"Millôr, aquele que tudo sabe"
Os olhos azuis de Millôr Fernandes cintilamde inteligência, enquanto ele fala, instalado numa poltrona da sala de estar de sua cobertura em Ipanema. Aí está um homem de conversa fácil. As idéias fruem com naturalidade, um pensamento encaixando-se perfeitamente no outro, sem vacilação, sem reticências. Millôr Fernandes não tem medo de dizer o que pensa. Mesmo assim, não gosta de dar entrevistas.
- Mas alguns pedidos não posso recusar - conforma-se.
Sorte dos leitores. Millôr não recusou o pedido de Zero Hora. A entrevista aconteceu na residência em que mora desde 1954, o apartamento tornado célebre entre a intelectualidade carioca como "a cobertura do Millôr", na Praça Marechal Osório. Já à porta de entrada, o visitante tem uma amostra da personalidade do homem que lá vive. Ao lado da campainha, está fixada uma placa de metal com a seguinte frase: "Aviso este ler conseguir para palerma por passar a estou que bocado bom um faz já".
Na mesma parede há um cartum de Jaguar no qual os personagens são o próprio cartunista e o dono da casa.
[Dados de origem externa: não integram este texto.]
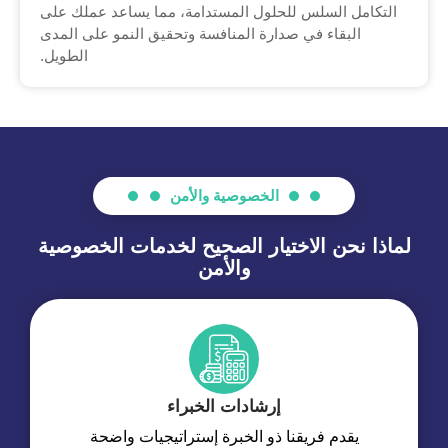
التكامل السلس للحلول المستدامة، مما يساعد عملك على
البقاء في صدارة المنافسة وتحقيق النمو على المدى
الطويل.
الخصوصية والأمن
لماذا نحن الاختيار الصحيح لخدمات الخصوصية
والأمن
إرشادات الخبراء
يقدم فريقنا ذو الخبرة إستراتيجيات واضحة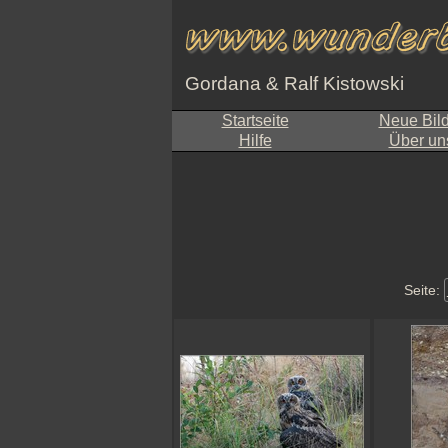
Gordana & Ralf Kistowski
Startseite
Neue Bil
Hilfe
Über un
Seite: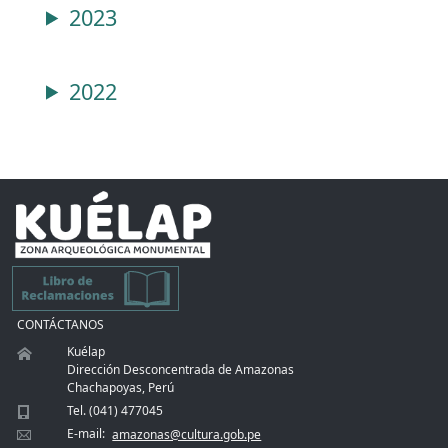
2023
2022
CONTÁCTANOS
Kuélap
Dirección Desconcentrada de Amazonas
Chachapoyas, Perú
Tel. (041) 477045
E-mail:
amazonas@cultura.gob.pe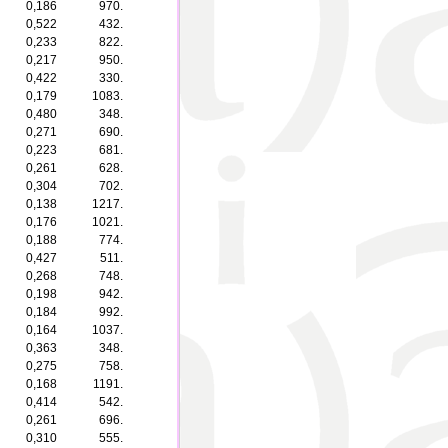
0,186
970.
0,522
432.
0,233
822.
0,217
950.
0,422
330.
0,179
1083.
0,480
348.
0,271
690.
0,223
681.
0,261
628.
0,304
702.
0,138
1217.
0,176
1021.
0,188
774.
0,427
511.
0,268
748.
0,198
942.
0,184
992.
0,164
1037.
0,363
348.
0,275
758.
0,168
1191.
0,414
542.
0,261
696.
0,310
555.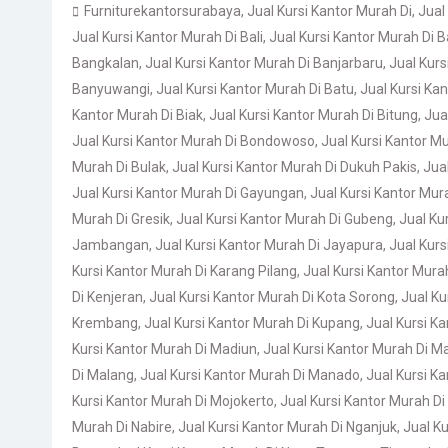
Furniturekantorsurabaya
,
Jual Kursi Kantor Murah Di
,
Jual
Jual Kursi Kantor Murah Di Bali
,
Jual Kursi Kantor Murah Di 
Bangkalan
,
Jual Kursi Kantor Murah Di Banjarbaru
,
Jual Kurs
Banyuwangi
,
Jual Kursi Kantor Murah Di Batu
,
Jual Kursi Ka
Kantor Murah Di Biak
,
Jual Kursi Kantor Murah Di Bitung
,
Jua
Jual Kursi Kantor Murah Di Bondowoso
,
Jual Kursi Kantor M
Murah Di Bulak
,
Jual Kursi Kantor Murah Di Dukuh Pakis
,
Jual
Jual Kursi Kantor Murah Di Gayungan
,
Jual Kursi Kantor Mur
Murah Di Gresik
,
Jual Kursi Kantor Murah Di Gubeng
,
Jual Ku
Jambangan
,
Jual Kursi Kantor Murah Di Jayapura
,
Jual Kur
Kursi Kantor Murah Di Karang Pilang
,
Jual Kursi Kantor Murah
Di Kenjeran
,
Jual Kursi Kantor Murah Di Kota Sorong
,
Jual K
Krembang
,
Jual Kursi Kantor Murah Di Kupang
,
Jual Kursi Ka
Kursi Kantor Murah Di Madiun
,
Jual Kursi Kantor Murah Di 
Di Malang
,
Jual Kursi Kantor Murah Di Manado
,
Jual Kursi K
Kursi Kantor Murah Di Mojokerto
,
Jual Kursi Kantor Murah Di
Murah Di Nabire
,
Jual Kursi Kantor Murah Di Nganjuk
,
Jual K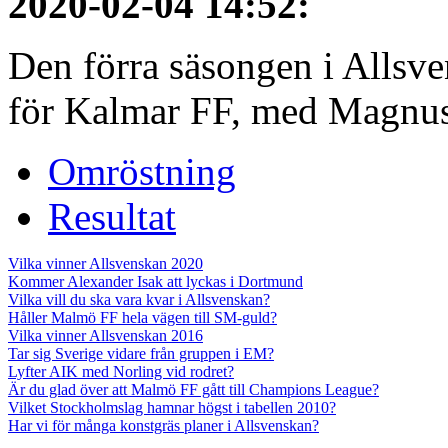
2020-02-04 14:52
:
Den förra säsongen i Allsvens
för Kalmar FF, med Magnus 
Omröstning
Resultat
Vilka vinner Allsvenskan 2020
Kommer Alexander Isak att lyckas i Dortmund
Vilka vill du ska vara kvar i Allsvenskan?
Håller Malmö FF hela vägen till SM-guld?
Vilka vinner Allsvenskan 2016
Tar sig Sverige vidare från gruppen i EM?
Lyfter AIK med Norling vid rodret?
Är du glad över att Malmö FF gått till Champions League?
Vilket Stockholmslag hamnar högst i tabellen 2010?
Har vi för många konstgräs planer i Allsvenskan?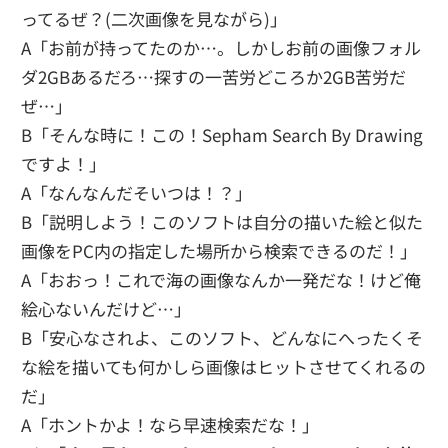
ってるぜ？(二次画像を見ながら)」
A「お前が持ってたのか…。しかしお前の画像フォル
ダ2GBあるだろ…探すの一苦労どころか2GB苦労だ
ぜ…」
B「そんな時に！この！Sepham Search By Drawing
ですよ！」
A「なんなんだそいつは！？」
B「説明しよう！このソフトは自分の描いた絵と似た
画像をPC内の指定した場所から検索できるのだ！」
A「おおっ！これで海の画像なんか一発だな！けど俺
絵心ないんだけど…」
B「安心なされよ、このソフト、どんなにへったくそ
な絵を描いても何かしら画像はヒットさせてくれるの
だ」
A「ホントかよ！なら早速検索だな！」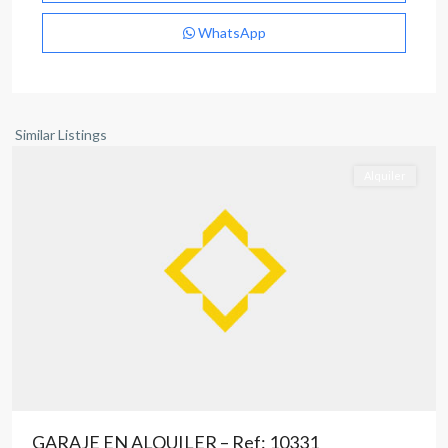
WhatsApp
Albacete
capital
Similar Listings
Alquiler
GARAJE EN ALQUILER – Ref: 10331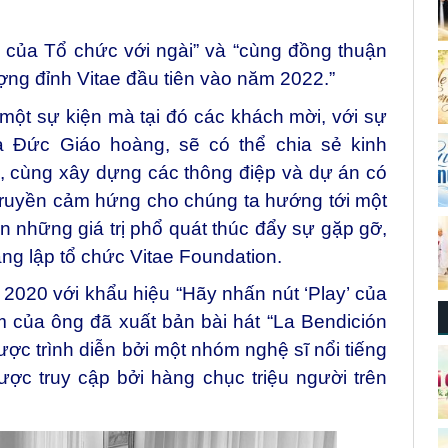
c của Tổ chức với ngài” và “cùng đồng thuận
ượng đỉnh Vitae đầu tiên vào năm 2022.”
 một sự kiện mà tại đó các khách mời, với sự
a Đức Giáo hoàng, sẽ có thể chia sẻ kinh
, cùng xây dựng các thông điệp và dự án có
ruyền cảm hứng cho chúng ta hướng tới một
rên những giá trị phổ quát thúc đẩy sự gặp gỡ,
áng lập tổ chức Vitae Foundation.
2020 với khẩu hiệu “Hãy nhấn nút ‘Play’ của
m của ông đã xuất bản bài hát “La Bendición
ược trình diễn bởi một nhóm nghệ sĩ nổi tiếng
ược truy cập bởi hàng chục triệu người trên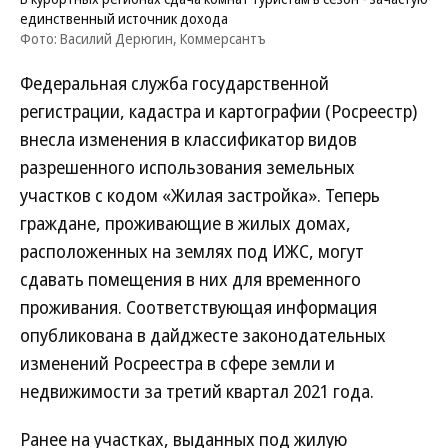
единственный источник дохода
Фото: Василий Дерюгин, Коммерсантъ
Федеральная служба государственной
регистрации, кадастра и картографии (Росреестр)
внесла изменения в классификатор видов
разрешенного использования земельных
участков с кодом «Жилая застройка». Теперь
граждане, проживающие в жилых домах,
расположенных на землях под ИЖС, могут
сдавать помещения в них для временного
проживания. Соответствующая информация
опубликована в дайджесте законодательных
изменений Росреестра в сфере земли и
недвижимости за третий квартал 2021 года.
Ранее на участках, выданных под жилую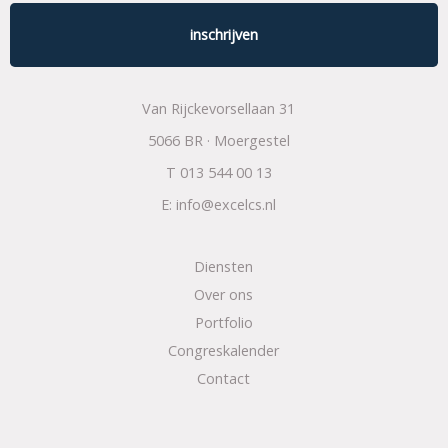
Van Rijckevorsellaan 31
5066 BR · Moergestel
T
013 544 00 13
E:
info@excelcs.nl
Diensten
Over ons
Portfolio
Congreskalender
Contact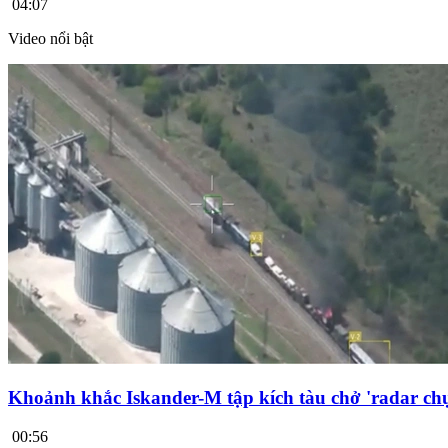
04:07
Video nổi bật
Khoảnh khắc Iskander-M tập kích tàu chở 'radar chụ
00:56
Millôr pergunta:
- Jaguar, o que você disse quando encontrou o Ivan depois de 28 anos, seis meses e sete dias?
Jaguar responde: - Eu? Disse oi.
Junto ao balão da fala há um do pensamento de Jaguar: "Depois fiquei catatônico dois dias". Embaixo da ilustração, o cartunista escreveu: "Millôr, que tudo sabe, querendo saber mais". A impressão é essa mesmo. A de que Millôr tudo sabe. Não por acaso. São 83 anos de uma vida intensa. Millôr é jornalista, escritor, desenhista, humorista, dramaturgo, tradutor. Conheceu os mais importantes intelectuais brasileiros, entre eles Nelson Rodrigues, Vinicius de Moraes, Paulo Francis e David Nasser.
- Mas nunca conheci ninguém famoso. Quando conheci esses caras, eles estavam só começando, eu não tinha idéia de quem viriam a ser. Por exemplo, lembro de um magrinho que vinha conversar comigo e acabou se transformando no Dorival Caymmi. Sempre foi assim. Essa convivência com grandes personagens da história brasileira não faz de Millôr um nostálgico. Ao contrário: ele é um entusiasmado com o presente.